A mountain lion was hit by a car recently near Fullerton, Nebraska, and the animal was later found dead. The event is so rare for this state or any other that it made national news and received more than 1,200 Facebook shares within just a few days. What, exactly, did this big cat do wrong?
It’s relatively common for vehicles to collide with deer in the US and Canada. A dead whitetail on a highway shoulder hardly warrants a second glance. The Nebraska cat didn’t die immediately and make for a rubber-necking spectacle.
Was the animal injured and agitated? Did it pose a risk to area residents? Did it succumb to injuries in the nearby wooded area? The answer didn’t come until the following day.
Mountain lions are incredibly secretive animals and, as predators, don’t have the “freeze in the headlights” instinct that deer do. Think about how sly and death-avoidant house cats are. If they have nine lives, mountain lions must have 90 — except for this one.
The Nance County Sheriff’s Department received a phone call at around 8:30 p.m. the night of the collision, reporting that an accident had occurred north of the Loup River Bridge just south of Fullerton. The driver said they had struck what appeared to be a mountain lion.
On the scene, deputies located evidence that a mountain lion was hit by a car, but the cat was nowhere to be found. The incident occurred in an area with multiple residential homes. An agitated and wounded mountain lion can be dangerous, so police and personnel from the state Game and Parks Commission searched for the lion but turned up nothing. Authorities instructed area residents to be on the lookout for a potentially dangerous and injured lion.
The sheriff’s department issued a statement on its Facebook page that read: “An injured predator such as a mountain lion can be extremely dangerous and unpredictable if encountered in the wild. We encourage everyone to be aware of your surroundings, and if you do come across an injured animal, do not approach it, leave the area slowly and cautiously, then contact the Sheriff’s Office.”
The search team eventually found the animal around noon the following day with help from a police drone outfitted with a thermal camera, which located a heat source in the timber adjacent to the roadway. The drone pilot guided a deputy to the heat source, which was, in fact, a dead male mountain lion. The cat had clearly died from injuries sustained from being hit by a vehicle.
Mountain lions are rarely killed by cars on roadways. Mountain lions have nowhere near the distribution of whitetail deer; their traditional range includes only the Western half of the country, although lion sightings aren’t out of the question in the Midwest and East. Another subspecies, the Florida panther, roams the Sunshine State.

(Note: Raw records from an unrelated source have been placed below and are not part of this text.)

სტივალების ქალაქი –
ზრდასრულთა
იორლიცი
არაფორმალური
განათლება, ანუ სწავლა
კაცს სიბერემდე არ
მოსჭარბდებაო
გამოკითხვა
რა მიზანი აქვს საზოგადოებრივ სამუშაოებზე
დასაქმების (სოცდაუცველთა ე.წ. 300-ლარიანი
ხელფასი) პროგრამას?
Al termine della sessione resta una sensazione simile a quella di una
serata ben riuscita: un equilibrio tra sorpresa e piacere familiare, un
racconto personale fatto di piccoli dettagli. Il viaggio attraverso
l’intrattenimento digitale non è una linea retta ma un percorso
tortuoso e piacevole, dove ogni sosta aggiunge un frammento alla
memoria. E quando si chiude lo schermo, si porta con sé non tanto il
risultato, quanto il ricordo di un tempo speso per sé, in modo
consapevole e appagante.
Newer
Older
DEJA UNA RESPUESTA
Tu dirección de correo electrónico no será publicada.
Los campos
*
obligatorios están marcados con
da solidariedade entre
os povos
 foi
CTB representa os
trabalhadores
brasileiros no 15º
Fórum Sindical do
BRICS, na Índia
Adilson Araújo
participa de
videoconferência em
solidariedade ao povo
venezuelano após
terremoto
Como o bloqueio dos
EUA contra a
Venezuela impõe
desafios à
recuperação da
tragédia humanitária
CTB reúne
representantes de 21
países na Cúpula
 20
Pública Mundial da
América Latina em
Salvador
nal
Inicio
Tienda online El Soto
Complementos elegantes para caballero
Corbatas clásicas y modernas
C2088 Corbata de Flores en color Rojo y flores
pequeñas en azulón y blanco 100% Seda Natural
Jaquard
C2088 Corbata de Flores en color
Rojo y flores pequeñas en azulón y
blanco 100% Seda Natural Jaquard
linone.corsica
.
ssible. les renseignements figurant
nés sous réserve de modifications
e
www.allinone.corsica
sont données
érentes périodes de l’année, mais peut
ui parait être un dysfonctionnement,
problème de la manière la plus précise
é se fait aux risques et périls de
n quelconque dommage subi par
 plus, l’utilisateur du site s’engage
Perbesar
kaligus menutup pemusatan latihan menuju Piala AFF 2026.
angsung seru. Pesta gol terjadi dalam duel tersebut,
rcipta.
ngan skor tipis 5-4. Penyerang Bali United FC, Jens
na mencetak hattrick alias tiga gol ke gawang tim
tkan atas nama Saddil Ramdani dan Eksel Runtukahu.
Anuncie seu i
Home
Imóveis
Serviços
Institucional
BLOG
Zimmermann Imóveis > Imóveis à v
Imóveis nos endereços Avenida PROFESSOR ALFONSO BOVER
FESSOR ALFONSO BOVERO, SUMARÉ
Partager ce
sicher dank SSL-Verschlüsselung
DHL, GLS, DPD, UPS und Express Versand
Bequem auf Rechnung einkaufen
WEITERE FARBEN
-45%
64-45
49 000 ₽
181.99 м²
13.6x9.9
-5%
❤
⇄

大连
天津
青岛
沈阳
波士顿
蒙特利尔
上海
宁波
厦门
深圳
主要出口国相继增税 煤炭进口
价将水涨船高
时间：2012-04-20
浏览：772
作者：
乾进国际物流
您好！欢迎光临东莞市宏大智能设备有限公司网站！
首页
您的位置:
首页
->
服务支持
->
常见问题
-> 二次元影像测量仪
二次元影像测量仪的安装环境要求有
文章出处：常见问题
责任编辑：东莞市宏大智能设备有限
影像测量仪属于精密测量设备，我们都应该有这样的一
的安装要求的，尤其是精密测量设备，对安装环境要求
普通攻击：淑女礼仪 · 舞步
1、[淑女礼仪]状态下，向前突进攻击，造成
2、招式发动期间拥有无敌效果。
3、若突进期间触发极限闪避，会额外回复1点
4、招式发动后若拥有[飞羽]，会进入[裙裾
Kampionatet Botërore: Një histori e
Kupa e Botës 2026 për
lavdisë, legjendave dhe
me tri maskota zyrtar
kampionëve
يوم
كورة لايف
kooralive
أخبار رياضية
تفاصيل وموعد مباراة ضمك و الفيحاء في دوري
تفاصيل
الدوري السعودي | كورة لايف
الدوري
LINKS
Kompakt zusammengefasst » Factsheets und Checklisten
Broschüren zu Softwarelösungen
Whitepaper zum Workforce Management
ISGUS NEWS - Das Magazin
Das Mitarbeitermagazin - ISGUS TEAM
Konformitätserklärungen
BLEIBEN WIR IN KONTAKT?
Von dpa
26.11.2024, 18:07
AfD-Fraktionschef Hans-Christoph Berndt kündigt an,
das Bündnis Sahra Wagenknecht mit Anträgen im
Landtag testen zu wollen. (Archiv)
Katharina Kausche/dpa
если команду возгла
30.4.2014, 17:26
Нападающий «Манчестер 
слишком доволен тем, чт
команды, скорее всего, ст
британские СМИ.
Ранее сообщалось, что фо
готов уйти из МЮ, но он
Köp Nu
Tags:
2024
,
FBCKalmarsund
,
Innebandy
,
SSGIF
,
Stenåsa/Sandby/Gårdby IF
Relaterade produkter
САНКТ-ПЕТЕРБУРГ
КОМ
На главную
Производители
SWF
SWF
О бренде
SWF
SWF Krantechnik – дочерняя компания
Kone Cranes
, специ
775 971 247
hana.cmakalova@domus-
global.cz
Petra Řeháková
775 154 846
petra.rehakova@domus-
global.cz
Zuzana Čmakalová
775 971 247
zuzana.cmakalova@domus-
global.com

But car-cat collisions do occasionally happen:
- A Texas mountain lion was killed by a vehicle in Texas’ Rio Grande Valley in early March 2021.
- A collared mountain lion known as P-78 was found dead in late March 2021 and authorities suspect it died from vehicle-imposed injuries.
- Another collared mountain lion known as P-23 was killed by a vehicle in California’s Santa Monica Mountains.
Interestingly, when P-23 was found dead in 2018, it was the 18th California mountain lion struck and killed by a vehicle since 2002.
Maybe mountain lion car accidents aren’t so rare after all, at least in California.